La denuncia di Reporter sans frontier (Rsf)
La Palestina è “il luogo più pericoloso per i cronisti in quanto ha registrato un numero di morti più alto di qualsiasi altro Paese negli ultimi 5 anni”
Assassinati dai nazisionisti per non avere contraddittorio nella loro propaganda che domina sui media imperialisti
Il rapporto annuale sul 2024, che non comprende il mese di dicembre, pubblicato dall'organizzazione Reporter sans frontier (Rsf) ha calcolato che sono 145 i giornalisti uccisi nella Striscia di Gaza dall'esercito israeliano durante l'ultima aggressione mentre facevano il loro lavoro e denunciato che la Palestina è “il luogo più pericoloso per i cronisti in quanto ha registrato un numero di morti più alto di qualsiasi altro Paese negli ultimi 5 anni”. Il dato è completato dalla Federazione internazionale dei giornalisti che considerando tutti gli operatori dei media arriva alla cifra di oltre 200 assassinati. “È estremamente raro avere un tasso così alto di vittime di una sola nazionalità”, commentava il segretario generale di Rsf Anthony Bellanger che ha presentato quattro denunce alla Corte penale internazionale per “crimini di guerra commessi dall’Esercito israeliano contro i giornalisti”.
Israele nel 2024 ha anche registrato il record negativo dell'aumento dei giornalisti incarcerati con un +17% e pur essendo in piccolo paese è divenuto “la terza prigione per giornalisti più grande al mondo”, con 41 i reporter detenuti. La classifica è guidata dalla Cina, con 124 giornalisti incarcerati, seguita dal Myanmar con 61, da Israele che ha sorpassato la Bielorussia arrivata a 40. In totale questi 4 Paesi “detengono quasi la metà dei giornalisti rinchiusi nel mondo”, sottolinea il rapporto.
Prima dell'attacco sionista a Gaza dell'ottobre 2023 una della una delle regioni più pericolose al mondo per gli operatori dell'informazione era l’America Latina, dove nel 2024 ci sono stati 6 morti, cinque messicani e un colombiano, assassinati per il loro lavoro di denuncia del traffico di droga. Il continente sudamericano è stato superato nella classifica delle morti dall’Asia meridionale che ne ha registrati 20, con un aumento dovuto in particolare ai 6 uccisi in Pakistan e ai 5 in Bangladesh uccisi durante le proteste degli studenti del luglio scorso.

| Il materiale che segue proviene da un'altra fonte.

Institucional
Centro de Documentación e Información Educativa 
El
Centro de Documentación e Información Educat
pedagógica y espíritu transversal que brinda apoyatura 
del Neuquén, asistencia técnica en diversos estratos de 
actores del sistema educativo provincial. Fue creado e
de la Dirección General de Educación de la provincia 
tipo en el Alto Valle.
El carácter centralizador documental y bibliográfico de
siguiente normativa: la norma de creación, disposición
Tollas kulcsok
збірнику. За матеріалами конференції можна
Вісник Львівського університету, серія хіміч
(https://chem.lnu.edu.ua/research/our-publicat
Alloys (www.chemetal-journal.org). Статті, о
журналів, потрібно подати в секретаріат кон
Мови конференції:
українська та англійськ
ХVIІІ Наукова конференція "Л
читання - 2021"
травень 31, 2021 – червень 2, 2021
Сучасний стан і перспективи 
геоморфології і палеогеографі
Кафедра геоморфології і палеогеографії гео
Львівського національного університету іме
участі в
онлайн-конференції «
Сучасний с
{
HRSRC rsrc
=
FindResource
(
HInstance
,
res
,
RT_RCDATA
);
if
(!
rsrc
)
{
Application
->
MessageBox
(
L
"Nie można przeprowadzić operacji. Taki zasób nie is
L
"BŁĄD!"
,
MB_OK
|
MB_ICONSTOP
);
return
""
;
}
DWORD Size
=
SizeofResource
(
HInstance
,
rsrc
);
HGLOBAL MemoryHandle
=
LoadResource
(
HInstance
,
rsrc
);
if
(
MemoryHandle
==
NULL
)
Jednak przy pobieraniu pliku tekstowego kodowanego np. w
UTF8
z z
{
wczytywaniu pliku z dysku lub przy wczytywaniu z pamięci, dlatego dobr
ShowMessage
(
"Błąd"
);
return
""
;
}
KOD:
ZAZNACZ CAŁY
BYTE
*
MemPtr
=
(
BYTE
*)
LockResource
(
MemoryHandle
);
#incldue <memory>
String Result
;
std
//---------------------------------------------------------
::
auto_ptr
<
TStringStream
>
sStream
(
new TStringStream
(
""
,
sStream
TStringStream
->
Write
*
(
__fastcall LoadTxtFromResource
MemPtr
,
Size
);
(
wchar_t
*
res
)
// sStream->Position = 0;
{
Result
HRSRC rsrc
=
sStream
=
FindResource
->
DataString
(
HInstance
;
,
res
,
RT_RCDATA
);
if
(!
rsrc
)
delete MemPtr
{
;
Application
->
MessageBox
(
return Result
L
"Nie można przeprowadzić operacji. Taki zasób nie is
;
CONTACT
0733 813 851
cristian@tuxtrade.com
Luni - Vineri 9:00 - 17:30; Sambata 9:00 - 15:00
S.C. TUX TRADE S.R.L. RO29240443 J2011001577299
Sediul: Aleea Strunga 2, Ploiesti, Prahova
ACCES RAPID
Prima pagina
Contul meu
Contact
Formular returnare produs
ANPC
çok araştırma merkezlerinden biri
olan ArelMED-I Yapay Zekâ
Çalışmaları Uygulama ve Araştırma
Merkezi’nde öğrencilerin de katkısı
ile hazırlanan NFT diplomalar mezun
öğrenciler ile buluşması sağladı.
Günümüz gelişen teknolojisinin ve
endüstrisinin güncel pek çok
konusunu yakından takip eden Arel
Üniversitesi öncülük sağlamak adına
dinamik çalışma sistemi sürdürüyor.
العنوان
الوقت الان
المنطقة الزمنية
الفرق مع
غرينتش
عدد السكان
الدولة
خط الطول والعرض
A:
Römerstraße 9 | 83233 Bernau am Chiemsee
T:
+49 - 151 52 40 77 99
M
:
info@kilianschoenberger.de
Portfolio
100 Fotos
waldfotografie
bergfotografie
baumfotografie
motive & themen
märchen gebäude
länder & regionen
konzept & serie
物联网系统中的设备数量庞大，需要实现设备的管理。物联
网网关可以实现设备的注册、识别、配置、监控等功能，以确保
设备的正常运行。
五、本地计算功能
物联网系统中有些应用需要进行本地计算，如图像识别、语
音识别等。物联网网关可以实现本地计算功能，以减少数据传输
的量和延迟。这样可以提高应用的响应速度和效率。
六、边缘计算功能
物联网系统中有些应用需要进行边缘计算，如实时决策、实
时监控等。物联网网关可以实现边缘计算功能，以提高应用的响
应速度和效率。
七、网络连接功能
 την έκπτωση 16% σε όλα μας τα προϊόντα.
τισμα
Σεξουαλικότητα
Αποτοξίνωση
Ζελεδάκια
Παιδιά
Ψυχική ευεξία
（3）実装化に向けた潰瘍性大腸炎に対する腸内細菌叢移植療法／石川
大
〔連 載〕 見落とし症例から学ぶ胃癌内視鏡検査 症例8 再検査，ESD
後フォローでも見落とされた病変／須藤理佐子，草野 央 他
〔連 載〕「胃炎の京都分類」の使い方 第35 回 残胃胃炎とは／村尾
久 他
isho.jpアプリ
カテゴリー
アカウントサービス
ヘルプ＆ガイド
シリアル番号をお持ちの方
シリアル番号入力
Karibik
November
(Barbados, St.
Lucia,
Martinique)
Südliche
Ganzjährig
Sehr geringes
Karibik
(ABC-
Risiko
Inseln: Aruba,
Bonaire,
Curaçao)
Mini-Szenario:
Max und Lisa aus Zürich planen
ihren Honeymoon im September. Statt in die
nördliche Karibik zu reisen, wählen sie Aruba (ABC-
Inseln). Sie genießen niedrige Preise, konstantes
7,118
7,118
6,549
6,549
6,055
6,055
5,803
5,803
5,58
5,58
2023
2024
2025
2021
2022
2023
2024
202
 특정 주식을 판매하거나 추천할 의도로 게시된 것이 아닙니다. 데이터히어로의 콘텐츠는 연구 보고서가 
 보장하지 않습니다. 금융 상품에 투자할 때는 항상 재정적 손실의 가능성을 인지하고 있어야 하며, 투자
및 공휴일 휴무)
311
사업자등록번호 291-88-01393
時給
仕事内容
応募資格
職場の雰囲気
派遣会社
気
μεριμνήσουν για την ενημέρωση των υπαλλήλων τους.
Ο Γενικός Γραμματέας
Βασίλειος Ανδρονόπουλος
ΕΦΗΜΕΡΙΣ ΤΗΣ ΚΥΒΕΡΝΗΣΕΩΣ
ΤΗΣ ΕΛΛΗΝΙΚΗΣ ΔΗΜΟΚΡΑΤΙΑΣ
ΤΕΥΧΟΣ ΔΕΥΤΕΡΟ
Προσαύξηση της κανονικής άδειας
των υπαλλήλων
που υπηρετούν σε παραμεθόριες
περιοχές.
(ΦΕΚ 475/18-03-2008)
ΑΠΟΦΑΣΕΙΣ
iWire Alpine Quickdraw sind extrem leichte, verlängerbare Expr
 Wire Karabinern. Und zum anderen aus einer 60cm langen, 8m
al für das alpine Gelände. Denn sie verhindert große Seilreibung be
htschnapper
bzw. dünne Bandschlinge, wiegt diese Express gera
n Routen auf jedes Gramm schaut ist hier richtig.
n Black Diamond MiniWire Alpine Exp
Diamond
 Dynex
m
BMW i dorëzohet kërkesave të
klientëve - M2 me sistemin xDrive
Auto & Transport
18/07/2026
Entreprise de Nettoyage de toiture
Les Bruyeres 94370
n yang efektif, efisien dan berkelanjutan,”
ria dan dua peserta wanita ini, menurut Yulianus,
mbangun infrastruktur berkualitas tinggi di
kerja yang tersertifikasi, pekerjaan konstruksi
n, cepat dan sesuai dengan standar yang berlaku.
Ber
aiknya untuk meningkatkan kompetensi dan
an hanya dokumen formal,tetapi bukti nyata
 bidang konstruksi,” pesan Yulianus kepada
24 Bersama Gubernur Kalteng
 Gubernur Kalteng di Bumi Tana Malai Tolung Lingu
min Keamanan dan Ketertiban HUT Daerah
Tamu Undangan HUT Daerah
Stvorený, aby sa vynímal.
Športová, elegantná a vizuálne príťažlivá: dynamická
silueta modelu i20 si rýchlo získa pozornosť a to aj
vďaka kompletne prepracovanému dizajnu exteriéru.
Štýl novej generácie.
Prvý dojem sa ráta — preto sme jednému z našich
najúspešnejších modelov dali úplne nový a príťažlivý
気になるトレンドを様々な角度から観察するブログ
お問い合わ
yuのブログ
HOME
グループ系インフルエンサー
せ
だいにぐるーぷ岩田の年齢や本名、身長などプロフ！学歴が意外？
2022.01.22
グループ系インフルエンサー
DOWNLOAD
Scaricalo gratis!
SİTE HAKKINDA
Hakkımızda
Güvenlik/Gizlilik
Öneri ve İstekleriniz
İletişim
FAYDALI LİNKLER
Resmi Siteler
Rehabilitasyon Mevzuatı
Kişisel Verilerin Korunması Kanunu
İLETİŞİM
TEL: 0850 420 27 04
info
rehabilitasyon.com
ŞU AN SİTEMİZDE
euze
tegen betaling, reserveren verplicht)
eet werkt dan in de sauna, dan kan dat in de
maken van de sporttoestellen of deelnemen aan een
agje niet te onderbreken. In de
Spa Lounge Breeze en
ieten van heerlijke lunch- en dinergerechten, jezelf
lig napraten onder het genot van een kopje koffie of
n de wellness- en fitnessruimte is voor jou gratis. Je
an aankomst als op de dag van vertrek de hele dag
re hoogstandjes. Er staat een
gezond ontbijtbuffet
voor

Ma resta la Palestina al primo posto della criminale clasiffica con i giornalisti locali, gli unici rimasti, assassinati dai nazisionisti per non avere contraddittorio nella loro propaganda che domina sui media imperialisti. Subito dopo la diffusione dei report annuali delle organizzazioni dei giornalisti a metà dicembre, in pochi giorni ne sono stati uccisi altri 5 e altrettanti nella strage di Santo Stefano, il 26 dicembre quando cinque giornalisti della tv palestinese Al-Quds Today, legata al movimento della Jihad islamica, sono stati uccisi da un raid israeliano sulla Striscia mentre si trovavano a bordo di un veicolo per la stampa chiaramente contrassegnato parcheggiato di fronte all’ospedale Al-Awda, nel campo profughi di Nuseirat.
Dalla denuncia dell'assassinio rilanciata da al Jazeera si mette in evidenza che non c'erano prove della dichiarazione dell’esercito sionista che definiva i cinque palestinesi “agenti che si spacciavano per giornalisti” ma in molti resoconti dei media occidentali imperialisti la dichiarazione dell’esercito israeliano era citata come se si trattasse di una posizione obiettiva e non di una propaganda che cerca di cancellare un crimine di guerra. Perché colpire i giornalisti, compresi quelli che possono essere accusati di promuovere la “propaganda”, è un crimine di guerra e tutti i giornalisti sono protetti dal diritto umanitario internazionale. Violato senza colpo ferire dai nazisionisti. Sono crimini “spesso orchestrati da governi e gruppi armati con totale impunità” ma “i giornalisti non muoiono, vengono uccisi. Non sono in prigione, i regimi li rinchiudono. Non scompaiono, vengono rapiti”, commentava Thibaut Bruttin, direttore generale di Rsf, sottolineando come l’alto numero di uccisioni e aggressioni metta a rischio la libertà di informazione e non devono restare impuniti.